そんな当たり前のことさえ知らずに、私はパターンを全て駆使すれば人の気持ちがわかると信じて生きてきました。そのために、必死でデータベースを構築してきたのです。

データベースだけでは本当に人とわかり合うことはできないのに、私には目の前の相手の気持ちがどうもわからない」… いま思えば呆れてしまうのですが、この頃はまだその深刻さに全く気づいていませんでした。

その頃、たまたまネットで見たとても参考になる記事を書いていた人のプロフィール欄に、職業『心理カウンセラー』とあったのを見て、私も心理学に興味を持ちました。心理学を学べば、彼の気持ちがわかるかもしれないと思ったのです。それが、私が心理学スクールに通おうと思ったきっかけです。

 

私は本当に師匠が大好きでしたが、結局最後までほとんど理解できないままでした。離婚をする前の元夫の会社の取引先の人だったので、私が退職して以来、もう今後も会うことはないと思います。

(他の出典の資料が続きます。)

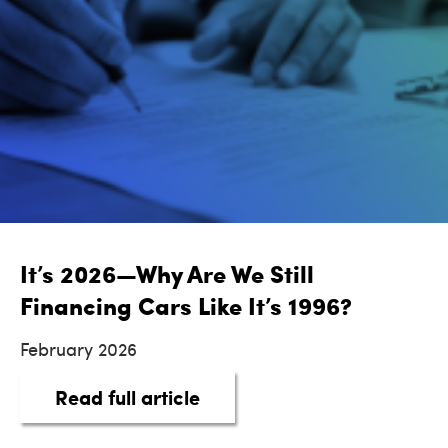
It’s 2026—Why Are We Still
Financing Cars Like It’s 1996?
February 2026
about It’s 2026—Why Are We 
Read full article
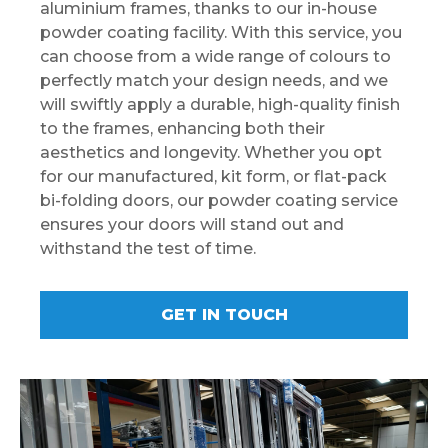
aluminium frames, thanks to our in-house
powder coating facility. With this service, you
can choose from a wide range of colours to
perfectly match your design needs, and we
will swiftly apply a durable, high-quality finish
to the frames, enhancing both their
aesthetics and longevity. Whether you opt
for our manufactured, kit form, or flat-pack
bi-folding doors, our powder coating service
ensures your doors will stand out and
withstand the test of time.
GET IN TOUCH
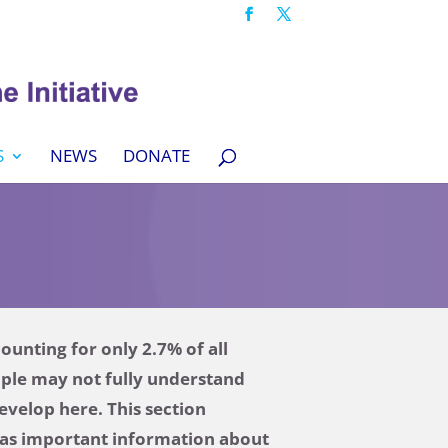
S
NEWS
DONATE
unting for only 2.7% of all
ople may not fully understand
evelop here. This section
l as important information about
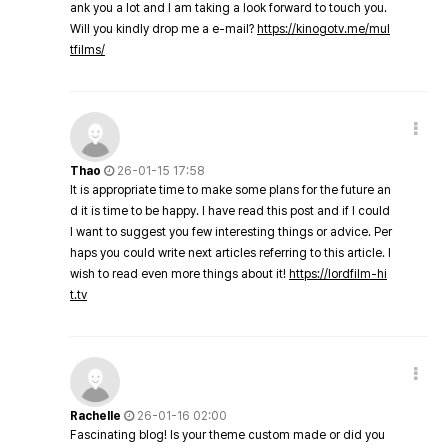
ank you a lot and I am taking a look forward to touch you.
Will you kindly drop me a e-mail?
https://kinogotv.me/mul
tfilms/
Thao
26-01-15 17:58
It is appropriate time to make some plans for the future an
d it is time to be happy. I have read this post and if I could
I want to suggest you few interesting things or advice. Per
haps you could write next articles referring to this article. I
wish to read even more things about it!
https://lordfilm-hi
t.tv
Rachelle
26-01-16 02:00
Fascinating blog! Is your theme custom made or did you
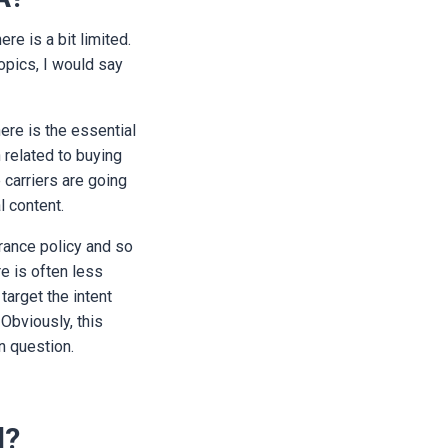
re is a bit limited.
opics, I would say
ere is the essential
h related to buying
 carriers are going
l content.
rance policy and so
re is often less
target the intent
 Obviously, this
in question.
d?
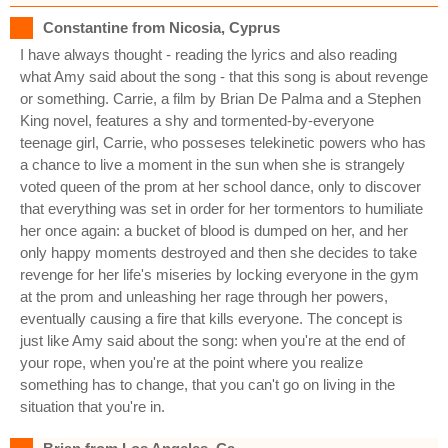
Constantine from Nicosia, Cyprus
I have always thought - reading the lyrics and also reading
what Amy said about the song - that this song is about revenge
or something. Carrie, a film by Brian De Palma and a Stephen
King novel, features a shy and tormented-by-everyone
teenage girl, Carrie, who posseses telekinetic powers who has
a chance to live a moment in the sun when she is strangely
voted queen of the prom at her school dance, only to discover
that everything was set in order for her tormentors to humiliate
her once again: a bucket of blood is dumped on her, and her
only happy moments destroyed and then she decides to take
revenge for her life's miseries by locking everyone in the gym
at the prom and unleashing her rage through her powers,
eventually causing a fire that kills everyone. The concept is
just like Amy said about the song: when you're at the end of
your rope, when you're at the point where you realize
something has to change, that you can't go on living in the
situation that you're in.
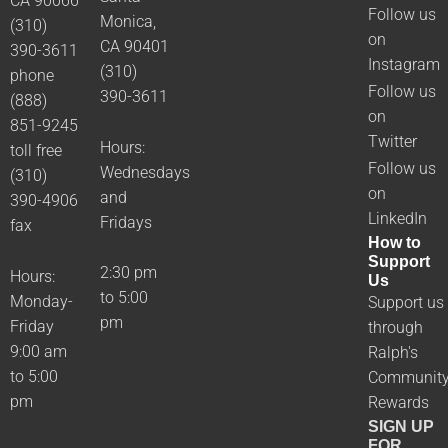
CA 90066
Follow us
Monica,
(310)
on
CA 90401
390-3611
Instagram
(310)
phone
Follow us
390-3611
(888)
on
851-9245
Twitter
Hours:
toll free
Follow us
Wednesdays
(310)
on
and
390-4906
LinkedIn
Fridays
fax
How to
Support
2:30 pm
Hours:
Us
to 5:00
Monday-
Support us
pm
Friday
through
9:00 am
Ralph's
to 5:00
Communit
pm
Rewards
SIGN UP
FOR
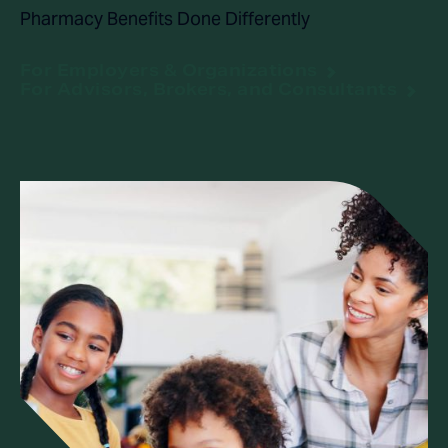
Pharmacy Benefits Done Differently
For Employers & Organizations
For Advisors, Brokers, and Consultants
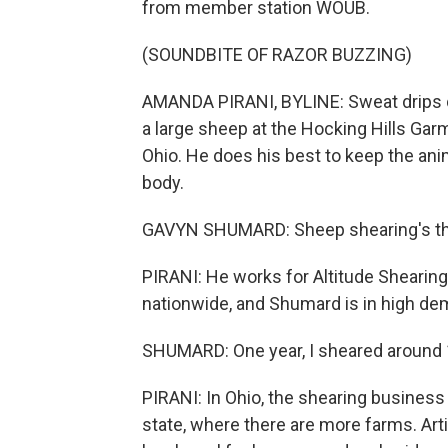
from member station WOUB.
(SOUNDBITE OF RAZOR BUZZING)
AMANDA PIRANI, BYLINE: Sweat drips 
a large sheep at the Hocking Hills Garme
Ohio. He does his best to keep the ani
body.
GAVYN SHUMARD: Sheep shearing's the h
PIRANI: He works for Altitude Shearin
nationwide, and Shumard is in high de
SHUMARD: One year, I sheared around 
PIRANI: In Ohio, the shearing business 
state, where there are more farms. Art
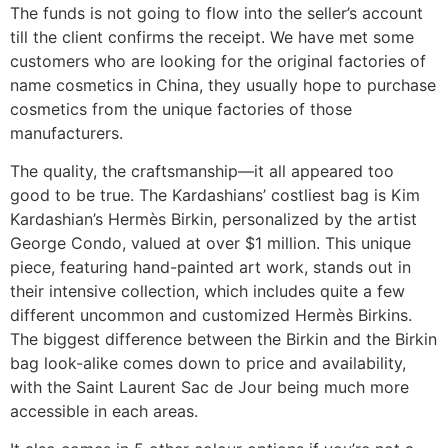
The funds is not going to flow into the seller’s account
till the client confirms the receipt. We have met some
customers who are looking for the original factories of
name cosmetics in China, they usually hope to purchase
cosmetics from the unique factories of those
manufacturers.
The quality, the craftsmanship—it all appeared too
good to be true. The Kardashians’ costliest bag is Kim
Kardashian’s Hermès Birkin, personalized by the artist
George Condo, valued at over $1 million. This unique
piece, featuring hand-painted art work, stands out in
their intensive collection, which includes quite a few
different uncommon and customized Hermès Birkins.
The biggest difference between the Birkin and the Birkin
bag look-alike comes down to price and availability,
with the Saint Laurent Sac de Jour being much more
accessible in each areas.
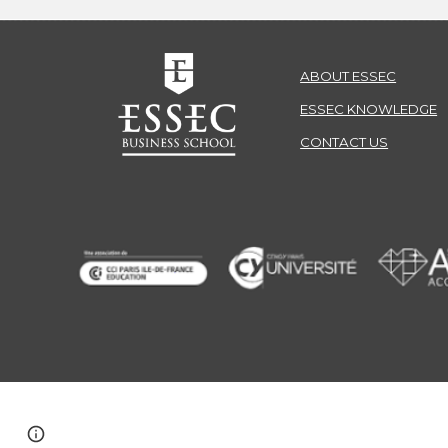
ABOUT ESSEC
ESSEC KNOWLEDGE
CONTACT US
© ESSEC Business School
Page
Report abuse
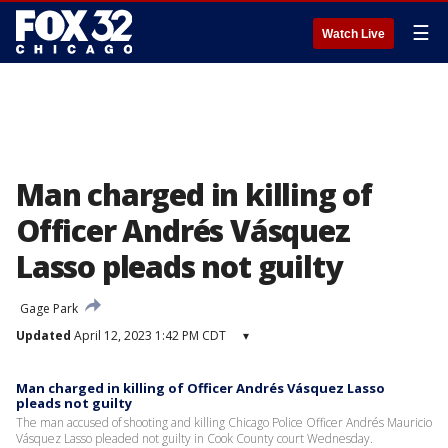
☰
Watch Live
Man charged in killing of
Officer Andrés Vásquez
Lasso pleads not guilty
Gage Park
Updated
April 12, 2023 1:42 PM CDT
▾
Man charged in killing of Officer Andrés Vásquez Lasso
pleads not guilty
The man accused of shooting and killing Chicago Police Officer Andrés Mauricio
Vásquez Lasso pleaded not guilty in Cook County court Wednesday.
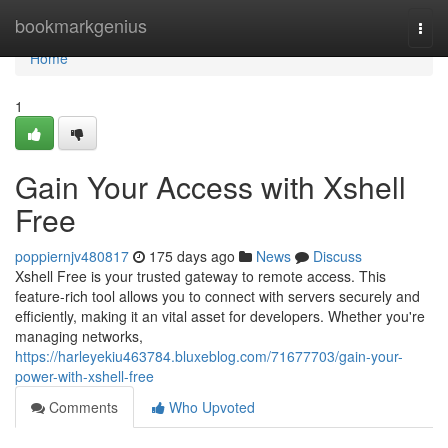
Home
bookmarkgenius
Togg
navi
Home
1
Gain Your Access with Xshell
Free
poppiernjv480817
175 days ago
News
Discuss
Xshell Free is your trusted gateway to remote access. This
feature-rich tool allows you to connect with servers securely and
efficiently, making it an vital asset for developers. Whether you're
managing networks,
https://harleyekiu463784.bluxeblog.com/71677703/gain-your-
power-with-xshell-free
Comments
Who Upvoted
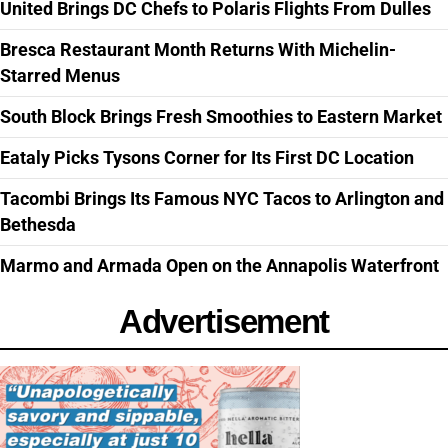
United Brings DC Chefs to Polaris Flights From Dulles
Bresca Restaurant Month Returns With Michelin-
Starred Menus
South Block Brings Fresh Smoothies to Eastern Market
Eataly Picks Tysons Corner for Its First DC Location
Tacombi Brings Its Famous NYC Tacos to Arlington and
Bethesda
Marmo and Armada Open on the Annapolis Waterfront
Advertisement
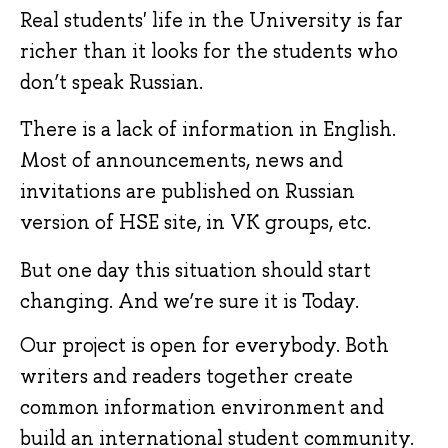
Real students' life in the University is far 
richer than it looks for the students who 
don’t speak Russian.
There is a lack of information in English. 
Most of announcements, news and 
invitations are published on Russian 
version of HSE site, in VK groups, etc.
But one day this situation should start 
changing. And we’re sure it is Today.
Our project is open for everybody. Both 
writers and readers together create 
common information environment and 
build an international student community.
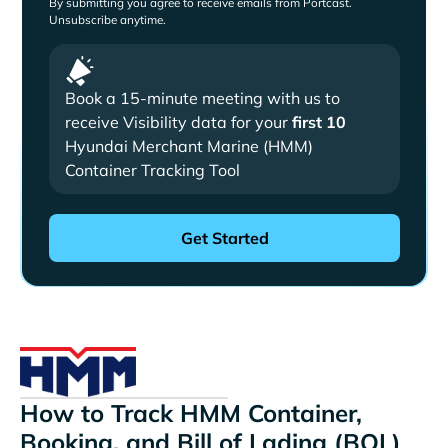
By submitting you agree to receive emails from Portcast.
Unsubscribe anytime.
Book a 15-minute meeting with us to
receive Visibility data for your
first 10
Hyundai Merchant Marine (HMM)
Container Tracking Tool
How to Track HMM Container,
Booking, and Bill of Lading (BOL)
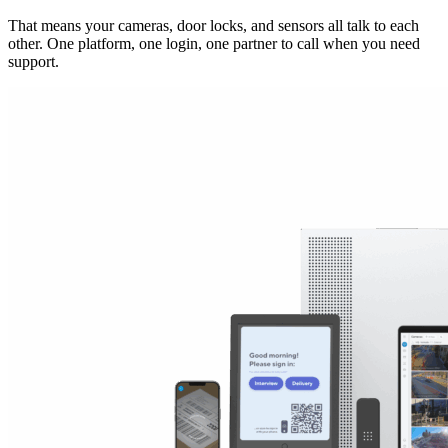
That means your cameras, door locks, and sensors all talk to each
other. One platform, one login, one partner to call when you need
support.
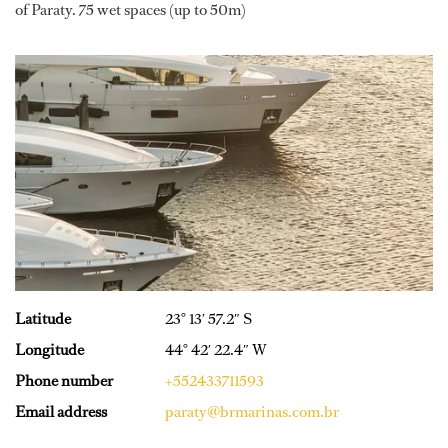
of Paraty. 75 wet spaces (up to 50m)
Latitude
23° 13′ 57.2″ S
Longitude
44° 42′ 22.4″ W
Phone number
+552433711593
Email address
paraty@brmarinas.com.br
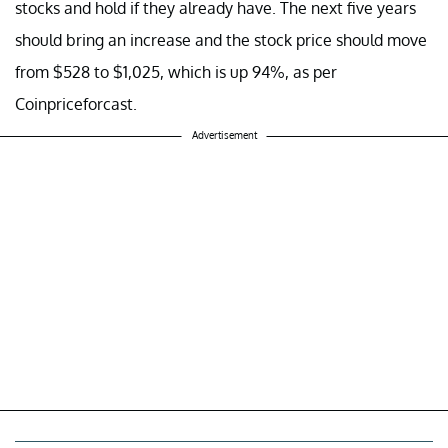
stocks and hold if they already have. The next five years
should bring an increase and the stock price should move
from $528 to $1,025, which is up 94%, as per
Coinpriceforcast.
Advertisement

それでも彼は、私が自分を知る一番はじめのきっかけを与えてくれた人です。私は高校生の頃に人形になろうと決めてから、ずっとそうして生きてきました。彼と出会って、人形を卒業して人として生きたいと思いました。はじめて本気で人を理解したいと思いました

今でも、彼にはとても感謝しています。彼に出会わなければ、心理学を学ぶこともありませんでした。心理学を学ばなければ、アスペルガーという言葉さえ知らずにいたと思います。今の私がいるのは、彼のおかげです。今でも彼は、私にとっての一番の「師匠」です。